子供たちの給食もオーガニックブーム

フランスの就学前教育で、2歳半から5歳までの子供たちが通う学校エコール・マテルネル。そこでは、子供たちは毎日カンティーヌ(給食)を食べますが、最近ではオーガニック食材を使った給食を出すエコール・マテルネルが増えています。

フランスのエコール・マテルネルの給食

フランスのエコール・マテルネルの開園時間は、学校によって多少違いがあるものの、朝8時半から夕方4時頃まで。11時半から12時にはカンティーヌが始まります。地域や家庭の収入によって差がありますが、1食3ユーロ前後のところが多く、当日カンティーヌを食べるかどうかを担任教諭に伝え、登録することになっています。また、両親が共働きでない場合は、親がお昼ご飯を家で作り、迎えにくることもあります。

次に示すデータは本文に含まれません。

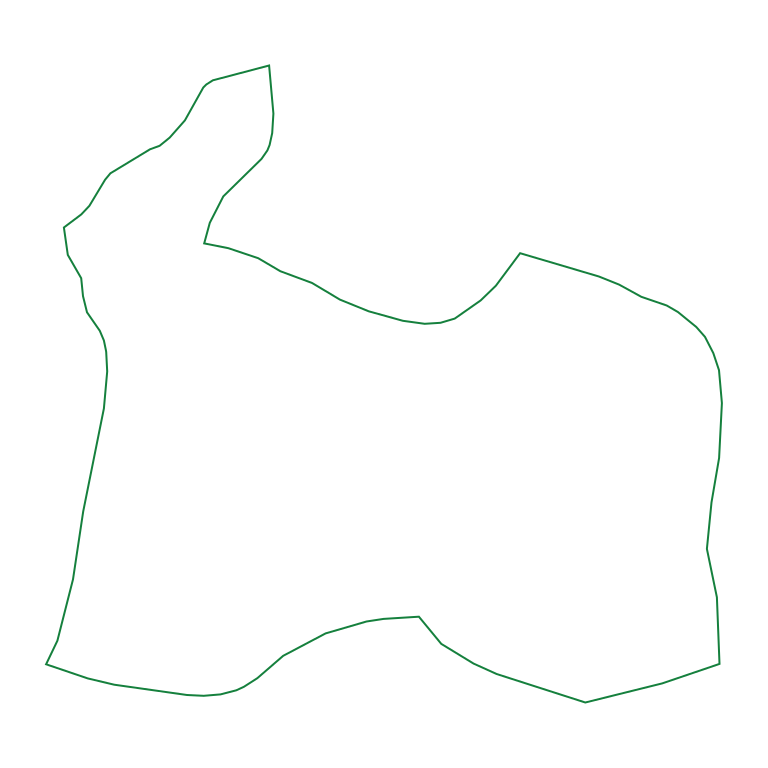 map outline of Darhan-Uul (Equal Earth projection)
{"feature_id": "MNG-3328", "entity_name": "Darhan-Uul", "entity_type": "Municipality", "adm_level": 1, "iso_a3": "MNG", "parent_name": "Mongolia", "parent_adm1": "", "projection": "equal_earth", "projection_center": [106.217, 49.455], "detail": "fine", "context": "isolated", "style": "outline", "palette": "green", "viewbox_px": 768, "rotation_deg": 0, "n_neighbors": 0, "source": "natural_earth", "source_scale": "10m", "svg_char_len": 1105}
<svg xmlns="http://www.w3.org/2000/svg" viewBox="0 0 768 768"><path d="M269.1,65.5L273.4,113.6L272.2,133.1L269.6,145.0L267.4,150.4L261.5,158.9L223.3,196.4L209.8,222.8L204.2,243.4L228.4,248.2L258.2,258.2L280.3,271.2L312.1,283.0L339.9,299.6L368.7,311.3L402.9,320.8L424.7,323.8L440.5,322.8L454.7,318.6L480.7,300.4L495.9,285.7L520.1,253.2L598.9,276.5L619.1,284.6L641.3,296.8L666.7,305.5L677.9,312.0L696.3,327.0L705.0,336.9L713.3,353.1L719.0,370.2L721.9,403.1L719.1,458.0L711.5,502.4L706.9,548.9L716.9,597.3L719.5,663.9L662.2,683.4L585.3,702.5L496.6,674.0L473.6,663.6L441.3,643.9L418.9,616.7L383.6,618.9L366.5,621.5L325.6,633.4L283.2,655.8L257.3,678.2L243.9,686.8L236.3,690.3L220.5,694.4L203.7,695.8L187.0,695.0L114.2,684.7L87.7,678.4L46.1,664.3L57.4,640.7L73.0,579.4L83.2,511.5L100.7,424.4L103.9,408.5L107.2,371.5L106.2,352.0L105.9,350.2L103.9,340.5L99.8,330.8L87.0,312.3L83.0,296.1L81.2,278.2L67.8,254.9L63.9,227.5L81.3,214.4L89.4,205.8L105.1,179.7L110.4,173.3L150.0,149.3L159.6,145.8L169.7,137.6L184.9,120.4L203.3,87.5L206.3,84.5L212.9,80.3L269.1,65.5Z" fill="none" stroke="#15803d" stroke-width="2"/></svg>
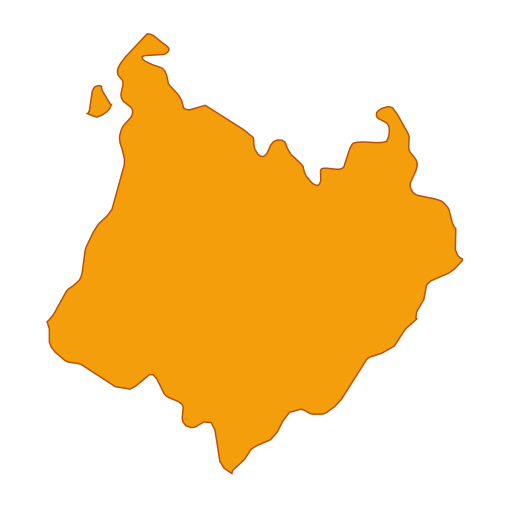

カンティーヌに登録している子供たちは、一列に並んで食堂のある建物へ移動し、カンティーヌを食べます。メニューには、前菜、メイン、デザートがあり、毎日4皿から5皿が並びます。例えば、あるエコール・マテルネルのある日のカンティーヌを覗いてみると、シーチキン・サラダとパン、ステーク・アッシュ(ミンチ肉のステーキ)、コルジェット(ズッキーニ)、チーズ、リンゴというメニューでした。

子供の給食に、もっとオーガニック食材を

最近エコール・マテルネルでは、小さな子供たちの健康への配慮から、オーガニックの食材を使ったカンティーヌが少しずつ導入され始めています。

そもそもフランスでは、農薬を使わずに栽培されるオーガニック野菜は、健康のみならず環境にも良いということから、何年も前から推奨されてきました。そのような背景もあって、オーガニックカンティーヌが増えてきたのです。最近では、どのスーパーでもオーガニック食品のコーナーがあり、毎日使うオリーブオイルや乳製品、野菜や肉類にもオーガニックのマークが見受けられます。

ただ、オーガニック食品は、通常よりも値段が高くなるため、経済的に余裕がないと購入できないことも事実です。それでも、2013年には、95%ものフランス人がオーガニック食品を買った(少なくとも一回は)と言われており、その認知度は高く、また、重要性が大きいものと受け止められているようです。

「家庭だけでなく、子供のカンティーヌでもオーガニック食品を」。

多くの研究で、残留農薬の危険性が指摘されていることなどから、フランスでは現在、75%もの親たちがその必要性を感じているといいます。

ニーズに反し、オーガニック給食の完全導入は難しい

フランスの子供たちのカンティーヌは、インターネットを通じてその週のメニューをチェックすることができます。それを見ると、最近では、たとえオーガニック食材のカンティーヌを謳っていないエコール・マテルネルであっても、ヨーグルトだけはオーガニックを使っているケースが増えていることがわかります。

オーガニック食材導入へのニーズは年々増しているものの、普通の食材よりコストがかかるという問題があり、また、新鮮なオーガニック食材を一定量確保するのが難しいという問題もあります。そのため、100%オーガニック食材を使って、何食分もの給食を毎日準備するのは、まだレアなケースだといえます。

100%オーガニック給食に成功したエコール・マテルネルも

そんななか、実際にオーガニック食材だけで、カンティーヌを作ることに成功したエコール・マテルネルもあります。フランス南東部に位置するムアン=サルトゥという市のエコール・マテルネルでは、2012年から100%オーガニック食材を導入したカンティーヌを、1日1200食分提供し続け、2013年には「色褪せることのない学校給食」の名目で、「Trophées Eco Action」という賞を授与されています。

今では、地元にカンティーヌ用のオーガニック農園や栽培地を割り当て、格安でオーガニックカンティーヌを提供しています。しかし、ここに至るまでには、長い年月がかかっていることを忘れてはなりません。

その試みの発端は1999年にまでさかのぼり、まずはオーガニック牛肉を導入することから始まりました。2008年にはオーガニックパンを取り入れ、2009年にはりんご、サラダ、乳製品を、2010年にはじゃがいも、にんじん、パスタ、シリアル、コンポート(果物をシロップなどで煮たもの)をオーガニック食品に切り替えています。2011年にはさらに給食全体のオーガニック率が上がり、ついに2012年、100%オーガニックを実現したのです。また、カンティーヌの料金も、家庭の収入に比例させるなどの工夫をし、貧しい家庭にも、負担にならないような仕組みを導入しています。

毎日子供が食べるものだからこそ、オーガニック給食へのニーズが高まるのは当然です。フランスでのオーガニック給食の今後の展開は、見逃せません。